Tuesday, September 08, 2009

Morning After!


I saw this a few days ago in a commercial, I had forgotten all about it becoming legal to use over the counter.

My source:
http://www.cnn.com/2009/HEALTH/04/22/plan.b.age/index.html

Plan B, also called the morning-after pill, is intended to prevent pregnancy after unprotected sex.

The Food and Drug Administration announced Wednesday that the contraceptive will be available over the counter to 17-year-olds, as it currently is for women 18 and older.

Agency spokesman George Strait said Thursday the approval process for the change will not take long. "It's likely to be weeks, rather than months or years before it's approved," he said.

The FDA just needs to review the label changes from the drug's maker, Duramed, Strait said. Once that's done, the approval will be complete.

On March 23, a federal court ordered that Plan B, an emergency contraception pill, be made available over the counter to those 17 and older, the agency said in a statement on its Web site. The agency will not appeal that order, the statement said.

In the order, U.S. District Judge Edward Korman also asked the agency to consider whether the pill should be available to women of all ages without a prescription, saying that such a determination is best left to the expertise of the FDA rather than a federal district judge.
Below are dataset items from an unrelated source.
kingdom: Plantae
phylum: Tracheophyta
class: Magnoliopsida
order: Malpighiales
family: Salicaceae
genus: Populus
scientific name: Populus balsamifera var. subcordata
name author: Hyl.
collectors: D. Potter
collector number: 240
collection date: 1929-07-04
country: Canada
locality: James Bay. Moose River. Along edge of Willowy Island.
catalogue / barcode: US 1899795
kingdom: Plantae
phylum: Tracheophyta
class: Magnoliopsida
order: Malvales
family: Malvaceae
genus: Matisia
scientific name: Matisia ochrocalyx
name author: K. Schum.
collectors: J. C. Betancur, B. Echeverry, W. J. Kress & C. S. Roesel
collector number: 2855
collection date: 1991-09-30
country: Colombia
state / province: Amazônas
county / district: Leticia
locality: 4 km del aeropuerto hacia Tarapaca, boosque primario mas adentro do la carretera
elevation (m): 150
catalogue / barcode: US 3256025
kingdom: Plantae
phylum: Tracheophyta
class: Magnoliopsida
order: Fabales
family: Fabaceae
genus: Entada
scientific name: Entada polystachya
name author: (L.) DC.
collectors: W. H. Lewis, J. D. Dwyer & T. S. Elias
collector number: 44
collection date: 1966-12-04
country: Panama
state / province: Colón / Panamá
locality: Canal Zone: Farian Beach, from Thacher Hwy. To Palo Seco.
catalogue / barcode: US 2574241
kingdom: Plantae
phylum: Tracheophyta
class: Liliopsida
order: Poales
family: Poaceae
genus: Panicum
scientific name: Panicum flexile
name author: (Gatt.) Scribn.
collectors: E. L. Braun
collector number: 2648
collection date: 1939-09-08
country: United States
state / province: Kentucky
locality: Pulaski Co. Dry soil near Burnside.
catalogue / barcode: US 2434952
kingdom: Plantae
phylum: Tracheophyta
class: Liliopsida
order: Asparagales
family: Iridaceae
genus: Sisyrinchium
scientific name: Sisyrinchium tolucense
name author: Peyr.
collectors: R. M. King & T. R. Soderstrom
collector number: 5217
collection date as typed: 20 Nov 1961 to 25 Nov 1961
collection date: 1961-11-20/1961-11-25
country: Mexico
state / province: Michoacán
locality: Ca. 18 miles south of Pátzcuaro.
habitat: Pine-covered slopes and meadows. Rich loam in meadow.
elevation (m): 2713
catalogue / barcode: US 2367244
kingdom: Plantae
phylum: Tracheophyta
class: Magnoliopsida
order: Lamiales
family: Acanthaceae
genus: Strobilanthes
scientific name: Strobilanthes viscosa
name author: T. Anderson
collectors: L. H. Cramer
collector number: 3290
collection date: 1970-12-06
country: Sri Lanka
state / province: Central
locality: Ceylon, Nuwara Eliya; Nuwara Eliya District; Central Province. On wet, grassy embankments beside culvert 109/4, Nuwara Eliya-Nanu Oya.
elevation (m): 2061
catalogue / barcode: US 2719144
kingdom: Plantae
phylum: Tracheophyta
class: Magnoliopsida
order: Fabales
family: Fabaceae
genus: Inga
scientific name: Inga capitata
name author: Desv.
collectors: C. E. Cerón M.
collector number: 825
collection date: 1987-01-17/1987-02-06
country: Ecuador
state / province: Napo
Watch more on the Plan B controversy »

And he rebuked the FDA for apparently departing from its own procedures with respect to making decisions on the pill's over-the-counter status, noting the "unusual involvement of the White House in the Plan B decision-making process."

The plaintiffs in the case presented "unrebutted evidence of the FDA's lack of good faith" toward the application to switch Plan B from prescription to non-prescription use, the judge wrote.

"This lack of good faith is evidenced by, among other things, (1) repeated and unreasonable delays, pressure emanating from the White House, and the obvious connection between the confirmation process of two FDA commissioners and the timing of the FDA's decisions; and (2) significant departures from the FDA's normal procedures and policies ... as compared to the review of other switch applications in the past 10 years," Korman wrote.

In August 2006, the FDA approved the sale of Plan B without a prescription to those 18 and older, but those 17 and under needed a prescription to obtain it.